困った人がいるものだ
老いは絶対年齢とともに、少しずつ近づいてくるのはやむを得ないが、世の中には若くても老いている人と、暦の上の年齢は高齢者でも、少しもボケていない人とがいる。 よく見る風景だが、駅の改札口、歩道の真ん中、エスカレーターの降りたすぐ近くの空間などで、平気で立ち止まる人がいる。 高齢ゆえに体力がないから立ち止まって、体調を整えるためにという人を除いて、実は若くても立ち止まって、辺りを睥睨している人が結構いる。
つい先日も町内の行事があって、ある場所へ歩いて行った時の事である。 途中どうしても通らなければならない狭い短い階段があった。 その階段の中ほどで立ち話をしている中年の女性がいたので、「通行できないから、上か下へ行ってくれ」と言うと 「今、相手と話をしているから」 という返事が返ってきた。 そこを通らないと目的地へ行けない人が、後ろに続いているのが目に入らない筈はないのにである。

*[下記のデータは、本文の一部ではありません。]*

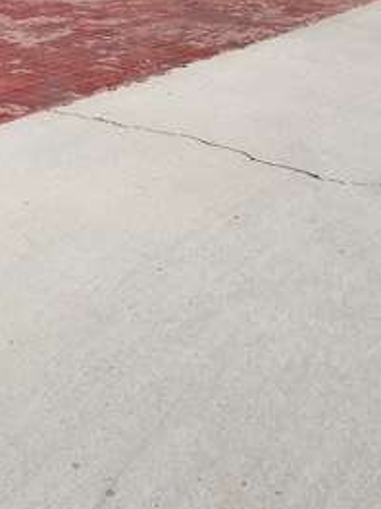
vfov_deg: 29.0
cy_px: 13
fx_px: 925
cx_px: 152
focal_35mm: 63
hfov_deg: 23.2
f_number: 1.7
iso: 50
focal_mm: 4.25
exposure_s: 1/2120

こうゆう人は多分、この世に実に大勢の人が暮らしていて、それらの人達には、それぞれの事情があって生きているのだから、お互いに充分に相手を存在を意識して、譲り合わなければならないのだ、という現実が分からなくなってきているのである。
こうゆうのも、一種の 「ぼけ」 と言ってもいいのではないかと思っている。 美容に心を使う人が多くなったので、外見は若くて奇麗な人が増えたのは事実だが、行動は全く鈍感な利己主義者と言う人もまた、多くなってきたのである。
階段の途中で、その女性とは、少しだが激しくやりあったのを、少し後悔している。 馬鹿な人間を相手にして、なんと馬鹿なことをやったものだと。